/audience-minutes

generate statistics on the number of audience minutes your site is generating, and if readers make it to the end of your screeds

Primary LanguageC++MIT LicenseMIT

audience-minutes

generate statistics on the number of audience minutes your site is receiving, and if readers make it to the end of your screeds.

“If we have data, let’s look at data. If all we have are opinions, let’s go with mine.” - Jim Barksdale.

There is some sample data linked from the end of this file

What is this?

If you publish articles, you probably want to know if people are reading them. You can count raw hits but especially if you aren't drawing a lot of traffic, many of these hits are actually bots and crawlers.

In addition, that the page got loaded doesn't tell you if the visitor actually read your work.

Some time ago I was involved with a Dutch newspaper article, and they could tell me how many minutes of reading time it had generated. And this made me somewhat jealous.

With these three scripts, you can instrument your pages with a tiny bit of javascript that probabilistically samples if a reader was active over the past minute (mouse/touch movement or scrolling). In the default settings, 10% of every active minute will be reported.

Or in other words, if you get 10 reports, something like 100 minutes was spent reading your site. Sorta.

In addition, these reports measure at what percentage of the content your reader is positioned. This helps you determine if people are making it to the end of your page or not.

At the end of this page I've included some discussion how to interpret the data.

Privacy

These scripts use no cookies and no local storage. There are no identifiers. You can run this without having to add a cookie or GDPR banner etc. However, I personally prefer to sample as little as possible. Many sites will track your every click, and even note if you switch to another tab. I find that somewhat upsetting.

You can tailor your level of intrusiveness with the reportingProbability setting. The busier your site is the lower you can set this at and still have decent statistics.

JavaScript

Insert or link audience-minutes.js from all pages you want to measure on. There are some settings at the beginning of the file where you can tweak how intrusive you want the measurements to be. In other words, do you want to sample 10% of every viewing minute? Or 1%? The busier your site is the lower you can set this.
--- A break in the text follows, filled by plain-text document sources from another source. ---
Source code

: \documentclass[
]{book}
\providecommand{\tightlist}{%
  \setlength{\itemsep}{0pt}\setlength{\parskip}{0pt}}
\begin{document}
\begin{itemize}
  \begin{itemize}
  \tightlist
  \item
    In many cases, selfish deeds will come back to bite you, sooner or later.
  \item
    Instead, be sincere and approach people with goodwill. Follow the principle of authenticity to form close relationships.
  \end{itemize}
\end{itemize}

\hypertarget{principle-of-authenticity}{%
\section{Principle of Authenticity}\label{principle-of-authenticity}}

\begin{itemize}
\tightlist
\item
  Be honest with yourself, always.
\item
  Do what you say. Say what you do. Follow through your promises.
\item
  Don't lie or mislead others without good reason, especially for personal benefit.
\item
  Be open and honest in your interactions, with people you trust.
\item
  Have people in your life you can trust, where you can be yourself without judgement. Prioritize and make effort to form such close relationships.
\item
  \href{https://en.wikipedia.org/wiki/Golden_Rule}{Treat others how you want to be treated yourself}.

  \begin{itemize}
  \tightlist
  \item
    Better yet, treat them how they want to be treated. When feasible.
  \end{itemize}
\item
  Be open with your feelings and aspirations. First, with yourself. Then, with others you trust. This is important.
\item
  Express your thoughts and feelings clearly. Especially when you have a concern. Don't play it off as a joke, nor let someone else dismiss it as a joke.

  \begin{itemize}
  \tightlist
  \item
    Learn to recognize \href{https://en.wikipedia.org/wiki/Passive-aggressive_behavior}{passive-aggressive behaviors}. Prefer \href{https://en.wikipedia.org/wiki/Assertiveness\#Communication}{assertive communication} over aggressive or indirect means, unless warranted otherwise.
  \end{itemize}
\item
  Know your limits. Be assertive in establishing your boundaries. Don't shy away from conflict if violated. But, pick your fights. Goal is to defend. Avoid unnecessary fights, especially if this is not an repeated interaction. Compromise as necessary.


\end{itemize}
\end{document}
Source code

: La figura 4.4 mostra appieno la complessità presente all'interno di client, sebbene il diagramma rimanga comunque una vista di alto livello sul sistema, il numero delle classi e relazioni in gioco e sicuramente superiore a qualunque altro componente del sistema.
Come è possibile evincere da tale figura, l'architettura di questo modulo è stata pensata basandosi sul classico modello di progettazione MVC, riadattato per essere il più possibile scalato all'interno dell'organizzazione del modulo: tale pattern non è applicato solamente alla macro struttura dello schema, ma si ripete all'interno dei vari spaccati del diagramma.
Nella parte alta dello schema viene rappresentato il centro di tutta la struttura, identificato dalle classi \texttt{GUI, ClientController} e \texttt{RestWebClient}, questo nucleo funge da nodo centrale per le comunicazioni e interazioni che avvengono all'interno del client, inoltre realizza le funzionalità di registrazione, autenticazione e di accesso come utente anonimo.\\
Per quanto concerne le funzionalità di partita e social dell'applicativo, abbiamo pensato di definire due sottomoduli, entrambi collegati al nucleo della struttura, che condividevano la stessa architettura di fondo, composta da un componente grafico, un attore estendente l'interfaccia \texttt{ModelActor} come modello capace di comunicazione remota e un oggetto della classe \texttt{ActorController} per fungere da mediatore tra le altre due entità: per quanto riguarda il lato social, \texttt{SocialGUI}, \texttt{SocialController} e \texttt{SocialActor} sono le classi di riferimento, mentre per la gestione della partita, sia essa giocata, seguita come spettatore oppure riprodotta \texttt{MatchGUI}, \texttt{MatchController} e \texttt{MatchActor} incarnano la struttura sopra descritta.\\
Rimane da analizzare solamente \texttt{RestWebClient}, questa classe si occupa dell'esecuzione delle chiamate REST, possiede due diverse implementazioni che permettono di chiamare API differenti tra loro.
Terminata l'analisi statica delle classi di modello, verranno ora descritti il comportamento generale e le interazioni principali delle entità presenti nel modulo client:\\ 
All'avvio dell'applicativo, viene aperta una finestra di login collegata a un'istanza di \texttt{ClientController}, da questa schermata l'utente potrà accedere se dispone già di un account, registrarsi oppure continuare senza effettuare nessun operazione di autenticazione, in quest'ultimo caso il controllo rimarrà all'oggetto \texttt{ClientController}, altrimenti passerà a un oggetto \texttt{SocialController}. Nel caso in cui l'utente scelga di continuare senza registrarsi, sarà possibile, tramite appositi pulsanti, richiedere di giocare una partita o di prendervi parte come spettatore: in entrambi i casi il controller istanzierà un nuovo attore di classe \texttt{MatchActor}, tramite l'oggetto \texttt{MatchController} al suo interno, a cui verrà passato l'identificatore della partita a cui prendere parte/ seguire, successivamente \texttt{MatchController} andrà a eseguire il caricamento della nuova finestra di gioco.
In the same place where you put the javascript file, also put an empty file called report.json. This will receive reports of active minutes. If you don't generate this file, the browser console will show 404s which is ugly.

The easiest way to parse the results is to grab them from an access.log file.

AWK

Yes, AWK! With this little script you can trawl your access.log files and generate a CSV file that only has URLs, scroll percentages and minute counts.

This CSV file has no privacy considerations, there are no IP addresses in there. Unlike your original access.log.

Jupyter notebook

To turn the CSV file into a graphs, use this Jupyter script, from which you can also extract Python 3 if you don't want to run Jupyter. It is based on Pandas and Matplotlib.

How to interpret the results

For starters, you'll notice that even quite high visitor numbers translate into not that many "audience minutes". This is not due to this script, it is a common disappointment. So if your calculations show that an article had 100 reading hours, this actually is quite a lot.

For obvious reasons, professional media operations are not very forthcoming with these statistics on their readership. One big newspaper article I worked on garnered 75 confirmed reading hours, for example.

So why are these numbers so low? For starters, you may not be seeing all readers. Perhaps the script doesn't fire on all devices. I've done some research, I don't think this is a major factor. But it could be.

On the other hand, there is a ton of automated traffic coming to sites these days, lots of crawlers, bots, strange scanners etc. Mind you, some of these will even execute JavaScript! But most won't. This non-human traffic may have been inflating your numbers previously.

In terms of the graph, if you have a ton of data, interpretation is easy. I find that you can even see where you put big photos in an article - these sections do not get a lot of reading minutes.

If you have less data, you need to reduce the number of 'bins' in the histogram. I find that 10 bins work pretty well for general conclusions, and that might get you this:

If you get this, you can conclude that 1) most people that visited the URL actually wanted to read this kind of content and 2) most readers made it to the end of your article. The profile is mostly flat, with only some drop-off near the end, and no suspicious peak at the beginning.

Contrast this with:

This was an article that was extremely popular on HackerNews and a few other places. But we can see that readership clearly peaked in the first 10%. Lots of people decided that they had read enough at that point. This is caused by how the article got promoted, and it is not necessarily the "fault" of the writer.

If we ignore the "mistargeting", from that point on, almost everyone makes it to the end of the article.

Sample data

If you want to help improve these small tools, but you don't yet have a lot data to work with, please find attached two weeks of data collected by berthub.eu/articles in the sample-data directory.